Bose-Einstein Condensation of Magnons Pumped by the Bulk Spin Seebeck Effect
Yaroslav Tserkovnyak, Scott A. Bender, Rembert A. Duine, Benedetta, Flebus

TL;DR
This paper demonstrates that a heat flow can induce Bose-Einstein condensation of magnons in a magnetic insulator, with a detailed analysis of the physical conditions and thresholds involved.
Contribution
It introduces a novel method to achieve magnon BEC via thermal gradients and provides quantitative estimates for the required conditions in yttrium iron garnet.
Findings
Magnon BEC can be induced by a boundary heat flux in magnetic insulators.
The threshold bias for condensation depends on overcoming damping and radiative losses.
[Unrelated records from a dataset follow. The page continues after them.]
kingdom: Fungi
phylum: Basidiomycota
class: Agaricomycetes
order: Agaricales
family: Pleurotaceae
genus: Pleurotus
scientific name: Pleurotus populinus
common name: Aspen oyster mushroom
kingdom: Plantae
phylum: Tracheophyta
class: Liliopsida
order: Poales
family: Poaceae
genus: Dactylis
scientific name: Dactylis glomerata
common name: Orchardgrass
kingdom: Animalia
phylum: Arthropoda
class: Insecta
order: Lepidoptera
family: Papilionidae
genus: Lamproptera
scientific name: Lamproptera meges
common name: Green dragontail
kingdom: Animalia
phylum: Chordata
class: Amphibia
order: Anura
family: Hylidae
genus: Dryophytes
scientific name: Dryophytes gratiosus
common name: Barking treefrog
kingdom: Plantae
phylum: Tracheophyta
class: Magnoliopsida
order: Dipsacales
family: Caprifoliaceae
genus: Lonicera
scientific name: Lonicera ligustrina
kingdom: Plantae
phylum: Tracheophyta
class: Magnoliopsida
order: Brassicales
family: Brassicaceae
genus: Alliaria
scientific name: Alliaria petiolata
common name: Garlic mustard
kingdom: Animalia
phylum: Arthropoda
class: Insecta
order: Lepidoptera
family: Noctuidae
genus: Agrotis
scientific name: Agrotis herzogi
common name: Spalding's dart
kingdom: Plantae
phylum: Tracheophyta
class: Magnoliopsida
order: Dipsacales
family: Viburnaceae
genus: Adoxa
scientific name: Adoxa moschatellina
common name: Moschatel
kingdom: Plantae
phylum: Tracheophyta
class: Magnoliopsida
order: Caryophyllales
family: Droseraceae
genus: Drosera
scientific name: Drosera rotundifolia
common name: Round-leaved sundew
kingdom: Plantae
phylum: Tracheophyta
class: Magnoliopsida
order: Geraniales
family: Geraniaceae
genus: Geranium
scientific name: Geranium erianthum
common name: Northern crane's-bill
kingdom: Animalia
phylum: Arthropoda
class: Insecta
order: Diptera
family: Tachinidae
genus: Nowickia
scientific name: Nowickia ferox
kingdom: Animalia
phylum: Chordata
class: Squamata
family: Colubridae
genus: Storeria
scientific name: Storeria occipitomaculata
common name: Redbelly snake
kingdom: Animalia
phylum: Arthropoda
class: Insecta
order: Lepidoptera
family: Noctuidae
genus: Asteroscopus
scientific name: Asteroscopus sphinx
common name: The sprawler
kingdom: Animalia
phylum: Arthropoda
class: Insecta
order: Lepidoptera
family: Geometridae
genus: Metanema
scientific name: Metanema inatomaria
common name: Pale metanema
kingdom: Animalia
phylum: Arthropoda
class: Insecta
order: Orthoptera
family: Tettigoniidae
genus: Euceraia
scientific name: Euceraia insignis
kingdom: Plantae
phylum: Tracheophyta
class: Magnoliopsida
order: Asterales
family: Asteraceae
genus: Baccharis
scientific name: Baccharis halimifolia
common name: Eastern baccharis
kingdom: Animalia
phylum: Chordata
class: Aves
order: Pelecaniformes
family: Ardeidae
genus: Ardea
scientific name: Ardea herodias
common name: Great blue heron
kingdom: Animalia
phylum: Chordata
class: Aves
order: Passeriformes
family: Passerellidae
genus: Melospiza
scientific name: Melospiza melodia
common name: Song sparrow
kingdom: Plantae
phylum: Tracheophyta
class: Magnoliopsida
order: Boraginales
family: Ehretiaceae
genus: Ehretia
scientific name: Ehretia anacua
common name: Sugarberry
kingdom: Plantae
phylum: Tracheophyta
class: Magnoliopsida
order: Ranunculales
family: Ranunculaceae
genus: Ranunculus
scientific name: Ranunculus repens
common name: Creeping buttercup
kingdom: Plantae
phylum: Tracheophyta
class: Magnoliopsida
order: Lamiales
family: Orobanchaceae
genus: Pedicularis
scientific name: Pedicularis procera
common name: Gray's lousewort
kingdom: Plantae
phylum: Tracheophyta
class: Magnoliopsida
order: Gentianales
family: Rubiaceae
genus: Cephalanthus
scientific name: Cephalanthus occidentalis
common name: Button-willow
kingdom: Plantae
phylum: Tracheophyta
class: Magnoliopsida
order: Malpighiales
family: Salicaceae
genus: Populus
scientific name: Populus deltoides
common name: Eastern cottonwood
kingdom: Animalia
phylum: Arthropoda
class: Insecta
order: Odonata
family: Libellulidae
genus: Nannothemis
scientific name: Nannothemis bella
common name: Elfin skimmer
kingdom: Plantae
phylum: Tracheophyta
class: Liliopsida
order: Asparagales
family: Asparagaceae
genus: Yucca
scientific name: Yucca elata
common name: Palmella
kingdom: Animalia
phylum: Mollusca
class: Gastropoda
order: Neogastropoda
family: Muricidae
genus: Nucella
Different regimes of condensation are identified and contrasted with bulk instabilities.
Abstract
We propose inducing Bose-Einstein condensation of magnons in a magnetic insulator by a heat flow oriented toward its boundary. At a critical heat flux, the oversaturated thermal gas of magnons accumulated at the boundary precipitates the condensate, which then grows gradually as the thermal bias is dialed up further. The thermal magnons thus pumped by the magnonic bulk (spin) Seebeck effect must generally overcome both the local Gilbert damping associated with the coherent magnetic dynamics as well as the radiative spin-wave losses toward the magnetic bulk, in order to achieve the threshold of condensation. We quantitatively estimate the requisite bias in the case of the ferrimagnetic yttrium iron garnet, discuss different physical regimes of condensation, and contrast it with the competing (so-called Doppler-shift) bulk instability.